Yeah, I was taught, I don't know about protocols, that nothing goes inside the vagina except to release tension on a prolapsed cord, or clear the front of the face of a baby born upside down.

What would knowing dilation change about your prehospital care? Having delivered so many babies I'm guessing you know that 5cm in one woman might mean 6 hours where it could men 10 minutes in the next...

I'm not criticizing your question, I just don't see where adding additional risk of infection to an already unsterile environment would pay any real dividends in this situation.

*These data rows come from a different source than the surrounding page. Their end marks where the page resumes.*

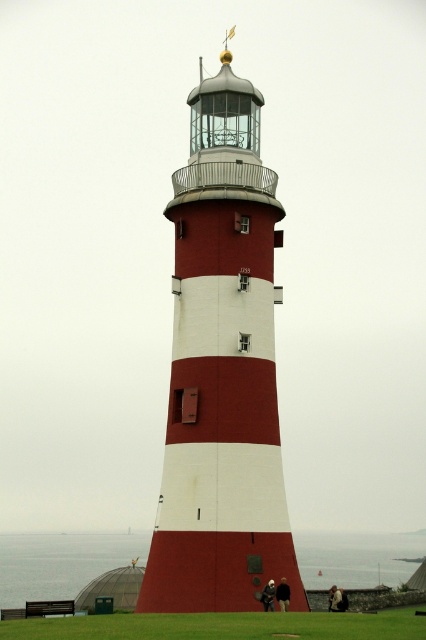
You are a painter planning to paint a lighthouse scene. You need to ensure the lighthouse at the center is narrower than the grass area at the bottom. Based on the scene description, does the smooth painted lighthouse at center meet this requirement compared to the green grass at lower center?

Yes, the smooth painted lighthouse at center has a width less than green grass at lower center, so it meets the requirement.

You are an inspector checking the lighthouse structure. You have a point marked at coordinates point (221, 371). According to the image, what is the surface texture at this point on the lighthouse?

The point (221, 371) is on smooth painted lighthouse at center, so the surface texture there is smooth and painted.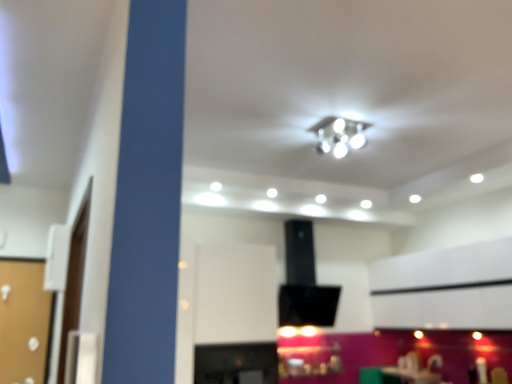
Describe the element at coordinates (339, 135) in the screenshot. The height and width of the screenshot is (384, 512). I see `white glossy light fixture at upper center` at that location.

Locate an element on the screen. white glossy light fixture at upper center is located at coordinates (339, 135).

This screenshot has width=512, height=384. What do you see at coordinates (409, 376) in the screenshot?
I see `matte white table at lower center` at bounding box center [409, 376].

Identify the location of matte white table at lower center. Image resolution: width=512 pixels, height=384 pixels. 409,376.

Identify the location of white glossy light fixture at upper center. The height and width of the screenshot is (384, 512). (339, 135).

Considering the relative positions of white glossy light fixture at upper center and matte white table at lower center in the image provided, is white glossy light fixture at upper center to the right of matte white table at lower center from the viewer's perspective?

No, white glossy light fixture at upper center is not to the right of matte white table at lower center.

Is white glossy light fixture at upper center positioned behind matte white table at lower center?

That is False.

Does point (348, 137) come in front of point (436, 374)?

Yes, it is in front of point (436, 374).

From the image's perspective, which one is positioned higher, white glossy light fixture at upper center or matte white table at lower center?

From the image's view, white glossy light fixture at upper center is above.

From a real-world perspective, who is located lower, white glossy light fixture at upper center or matte white table at lower center?

matte white table at lower center is physically lower.

Consider the image. Which of these two, white glossy light fixture at upper center or matte white table at lower center, is thinner?

With smaller width is white glossy light fixture at upper center.

Does white glossy light fixture at upper center have a lesser height compared to matte white table at lower center?

Correct, white glossy light fixture at upper center is not as tall as matte white table at lower center.

Considering the sizes of objects white glossy light fixture at upper center and matte white table at lower center in the image provided, who is bigger, white glossy light fixture at upper center or matte white table at lower center?

matte white table at lower center is bigger.

Is white glossy light fixture at upper center inside or outside of matte white table at lower center?

white glossy light fixture at upper center cannot be found inside matte white table at lower center.

Is the surface of white glossy light fixture at upper center in direct contact with matte white table at lower center?

No.

Is white glossy light fixture at upper center aimed at matte white table at lower center?

No, white glossy light fixture at upper center is not oriented towards matte white table at lower center.

Can you tell me how much white glossy light fixture at upper center and matte white table at lower center differ in facing direction?

1.97 degrees separate the facing orientations of white glossy light fixture at upper center and matte white table at lower center.

How distant is white glossy light fixture at upper center from matte white table at lower center?

white glossy light fixture at upper center and matte white table at lower center are 2.32 meters apart from each other.

The width and height of the screenshot is (512, 384). What are the coordinates of `table that is behind the white glossy light fixture at upper center` in the screenshot? It's located at (409, 376).

Considering the positions of objects matte white table at lower center and white glossy light fixture at upper center in the image provided, who is more to the left, matte white table at lower center or white glossy light fixture at upper center?

Positioned to the left is white glossy light fixture at upper center.

Relative to white glossy light fixture at upper center, is matte white table at lower center in front or behind?

matte white table at lower center is positioned farther from the viewer than white glossy light fixture at upper center.

Which point is more distant from viewer, (420, 375) or (348, 137)?

The point (420, 375) is behind.

Looking at this image, from the image's perspective, is matte white table at lower center located above or below white glossy light fixture at upper center?

matte white table at lower center is situated lower than white glossy light fixture at upper center in the image.

From a real-world perspective, is matte white table at lower center beneath white glossy light fixture at upper center?

Yes, from a real-world perspective, matte white table at lower center is below white glossy light fixture at upper center.

Based on the photo, which object is wider, matte white table at lower center or white glossy light fixture at upper center?

With larger width is matte white table at lower center.

Who is taller, matte white table at lower center or white glossy light fixture at upper center?

With more height is matte white table at lower center.

Which of these two, matte white table at lower center or white glossy light fixture at upper center, is smaller?

white glossy light fixture at upper center.

Consider the image. Is matte white table at lower center positioned beyond the bounds of white glossy light fixture at upper center?

matte white table at lower center lies outside white glossy light fixture at upper center's area.

Consider the image. Does matte white table at lower center touch white glossy light fixture at upper center?

No, matte white table at lower center is not with white glossy light fixture at upper center.

Could you tell me if matte white table at lower center is facing white glossy light fixture at upper center?

No, matte white table at lower center is not facing towards white glossy light fixture at upper center.

Can you tell me how much matte white table at lower center and white glossy light fixture at upper center differ in facing direction?

The facing directions of matte white table at lower center and white glossy light fixture at upper center are 1.97 degrees apart.

The width and height of the screenshot is (512, 384). Identify the location of lamp in front of the matte white table at lower center. (339, 135).

Locate an element on the screen. The image size is (512, 384). lamp that is on the left side of matte white table at lower center is located at coordinates (339, 135).

Find the location of a particular element. The image size is (512, 384). lamp that is above the matte white table at lower center (from the image's perspective) is located at coordinates (339, 135).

It's just too unreliable an indicator where time is concerned.

Posted

There are only two accepted times a (U.S. NHTSA) is allowed to insert the fingers into the vagina, as noted prolapsed cord and yes, to reinsert a prolapsed uterus.

Now, as a RN I am legally able to check for dilation. Now, with that said.. I don't.. why? I see O.B. nurses with years experience get it about 80% of the time, it is all subjective. The worst ones are non OB/Gyn physicians ... they are guess-a-mating.

Although, I find it ironic to be able to deliver and crich, intubate.. the old male stereotype role.. has bit us. Even though, I do doubt that most medics would be able to correctly determine dilation accurately due to low occurrence and experience.